▶ [Exercise description]
Give back, word for word, the line that contains "(502, 258) = (560, 368): none -> bread" and every line that follows it in the data below.

(Before-and-after scene images)

▼

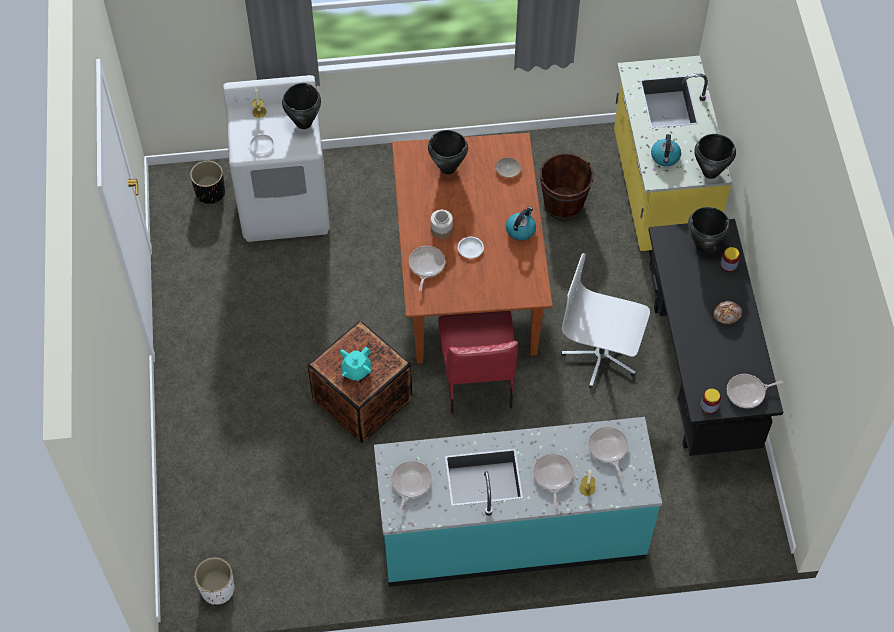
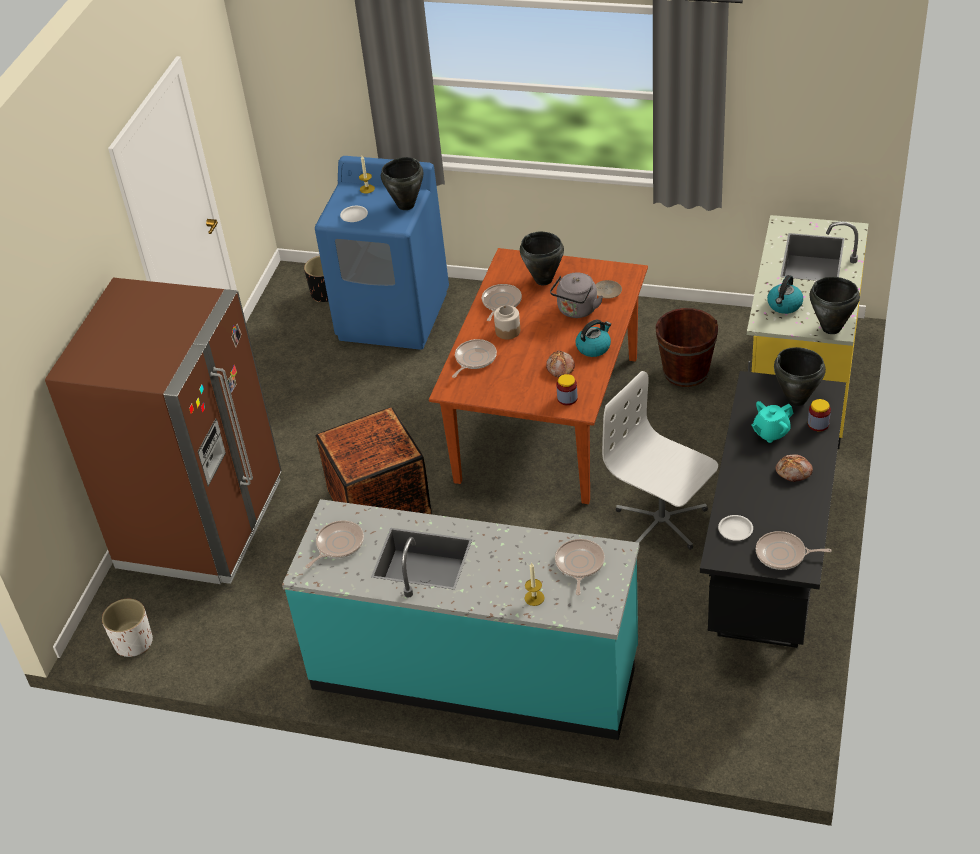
camera: 25 degrees right, 15 degrees down
(217, 460) = (201, 523): none -> brown fridge
(285, 204) = (394, 316): white washing machine -> blue washing machine
(356, 370) = (362, 450): turquoise teapot -> turquoise teapot (770, 432)
(470, 248) = (530, 353): white plate -> white plate (735, 529)
(477, 380) = (510, 513): red chair -> none
(490, 195) = (576, 310): none -> grey kettle
(502, 258) = (560, 368): none -> bread
(552, 476) = (500, 576): frying pan -> frying pan (500, 303)
(709, 406) = (729, 557): jar -> jar (567, 398)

▲

▶ [Answer]
(502, 258) = (560, 368): none -> bread
(552, 476) = (500, 576): frying pan -> frying pan (500, 303)
(709, 406) = (729, 557): jar -> jar (567, 398)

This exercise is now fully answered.